A decisão de acabar com os debates quinzenais no Parlamento é absolutamente inesperada.
No jeito que lhe é muito próprio, de quem cultiva a arte de dizer o que tem a dizer sem qualquer ambiguidade, o líder da oposição considera que “o primeiro ministro tem de trabalhar e não pode passar a vida em debates quinzenais”. Na sua visão, portanto, o que é verdadeiramente importante é a ação executiva, constituindo o debate parlamentar um exercício ocioso. Assim sendo, é preciso acabar com a “gritaria”.
Já o líder do governo acompanha o seu opositor de forma mais subtil. Para ele trata-se de evitar o espírito de confronto que não deixa margem para a negociação, para o diálogo e para os necessários consensos tão necessários à vida política. Não podemos deixar de concordar com a importância do compromisso para a vida política democrática. Todavia, nunca, na minha vida parlamentar, me apercebi de que os mais acesos e polémicos debates parlamentares impedissem o respeito mútuo e até a admiração pelo adversário político. Respeito, aliás, conquistado no terreno mais exigente, aberto e leal da política que é o da disputa parlamentar.
Seja como for, são estas as razões.

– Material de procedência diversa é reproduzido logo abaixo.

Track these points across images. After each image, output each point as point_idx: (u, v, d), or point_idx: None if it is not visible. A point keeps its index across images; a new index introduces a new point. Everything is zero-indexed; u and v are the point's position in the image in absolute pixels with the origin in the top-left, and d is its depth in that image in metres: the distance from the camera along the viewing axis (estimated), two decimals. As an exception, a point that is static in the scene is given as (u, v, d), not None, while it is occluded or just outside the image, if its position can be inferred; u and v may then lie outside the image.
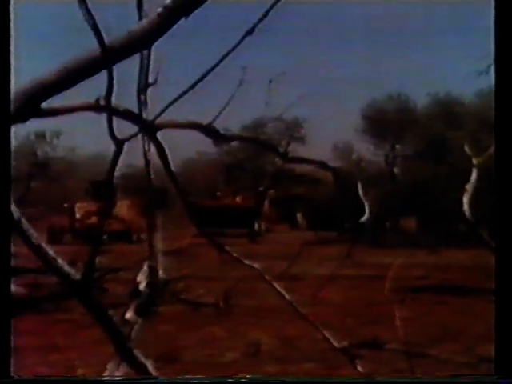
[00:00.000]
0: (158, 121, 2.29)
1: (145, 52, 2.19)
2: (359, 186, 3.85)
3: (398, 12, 35.78)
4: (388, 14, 37.12)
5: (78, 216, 32.21)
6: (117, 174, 2.31)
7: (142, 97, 2.28)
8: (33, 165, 37.11)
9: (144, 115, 2.28)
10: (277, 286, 2.75)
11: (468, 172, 5.06)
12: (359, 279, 17.99)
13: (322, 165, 3.21)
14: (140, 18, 1.94)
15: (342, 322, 12.50)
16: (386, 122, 37.22)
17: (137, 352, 2.07)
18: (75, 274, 1.97)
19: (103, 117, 2.11)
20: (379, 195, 25.50)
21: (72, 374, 9.23)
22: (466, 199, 4.78)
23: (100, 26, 1.80)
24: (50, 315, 13.64)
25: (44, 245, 1.90)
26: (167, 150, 2.37)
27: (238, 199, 37.78)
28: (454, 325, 12.69)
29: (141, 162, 2.40)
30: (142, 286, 2.28)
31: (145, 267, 2.31)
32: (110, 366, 2.10)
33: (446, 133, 34.09)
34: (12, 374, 2.09)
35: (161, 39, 1.87)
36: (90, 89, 2.00)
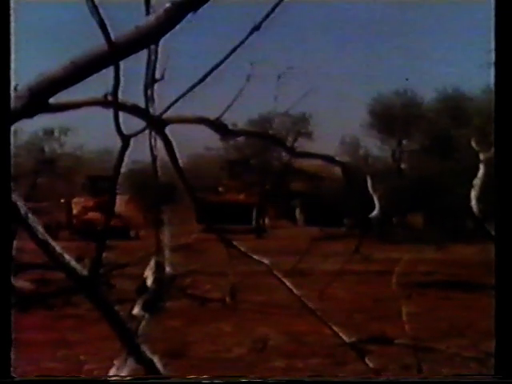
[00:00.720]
0: (165, 116, 2.29)
1: (152, 47, 2.18)
2: (368, 180, 3.83)
3: (404, 6, 35.65)
4: (395, 9, 37.02)
5: (74, 212, 31.75)
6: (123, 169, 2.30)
7: (149, 92, 2.28)
8: (40, 161, 37.14)
9: (151, 111, 2.27)
10: (285, 282, 2.75)
11: (475, 167, 5.05)
12: (367, 275, 17.99)
13: (330, 159, 3.19)
14: (147, 13, 1.94)
15: (349, 317, 12.50)
16: (392, 117, 37.13)
17: (144, 347, 2.07)
18: (82, 269, 1.97)
19: (111, 112, 2.10)
20: (386, 191, 25.46)
21: (79, 369, 9.25)
22: (473, 195, 4.76)
23: (107, 22, 1.79)
24: (57, 310, 13.67)
25: (51, 240, 1.90)
26: (175, 146, 2.37)
27: (240, 195, 37.63)
28: (460, 320, 12.67)
29: (143, 158, 2.40)
30: (149, 282, 2.28)
31: (152, 263, 2.31)
32: (117, 361, 2.10)
33: (453, 128, 34.01)
34: (12, 374, 2.09)
35: (168, 34, 1.87)
36: (98, 84, 1.99)
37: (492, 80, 2.17)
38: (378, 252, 21.82)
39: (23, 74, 1.93)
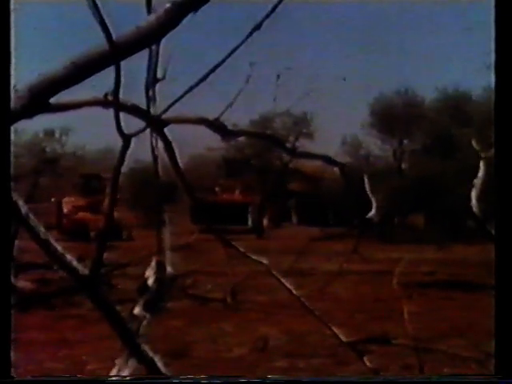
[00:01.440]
0: (165, 116, 2.29)
1: (153, 47, 2.18)
2: (366, 181, 3.83)
3: (406, 6, 35.65)
4: (396, 8, 37.02)
5: (65, 211, 30.98)
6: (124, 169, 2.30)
7: (151, 92, 2.28)
8: (41, 161, 37.09)
9: (152, 111, 2.27)
10: (285, 282, 2.75)
11: (476, 167, 5.04)
12: (367, 275, 17.99)
13: (330, 160, 3.20)
14: (149, 13, 1.94)
15: (350, 317, 12.50)
16: (393, 117, 37.12)
17: (145, 347, 2.08)
18: (83, 269, 1.98)
19: (112, 112, 2.11)
20: (387, 190, 25.47)
21: (80, 369, 9.26)
22: (473, 194, 4.76)
23: (108, 22, 1.80)
24: (58, 310, 13.68)
25: (52, 240, 1.90)
26: (174, 146, 2.37)
27: (236, 195, 37.48)
28: (461, 320, 12.67)
29: (141, 158, 2.40)
30: (150, 282, 2.28)
31: (153, 262, 2.31)
32: (118, 361, 2.10)
33: (454, 128, 33.99)
34: (12, 374, 2.09)
35: (169, 34, 1.87)
36: (98, 84, 2.00)
37: (492, 79, 2.17)
38: (379, 252, 21.84)
39: (23, 74, 1.93)
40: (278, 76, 3.64)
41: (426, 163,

Na verdade é impossível olhar para elas sem as reconhecer imediatamente. Elas vêm de longe e têm uma longa tradição política entre nós, assente na antiquíssima ideia dos malefícios para a política resultantes do «espírito partidário e das desordens do parlamentarismo». Toda uma cultura política. Aliás, bem vistas as coisas, os debates quinzenais aparecem-nos, agora que vão acabar, como um breve episódio na vida parlamentar, uma espécie de contra-cultura que não foi suficiente para alterar o desdém e a desconfiança que o Parlamento sempre enfrentou na vida política. Mas talvez esteja a ver as coisas com excessivo melindre democrático. Talvez a verdadeira razão seja a de que nenhum dos dois líderes goste da estética e da eloquência parlamentar e dos que estas significam no debate político. Sim, pode ser apenas isso – afinal, nenhum dos dois é um grande orador. Talvez. Se não for isso, é pior.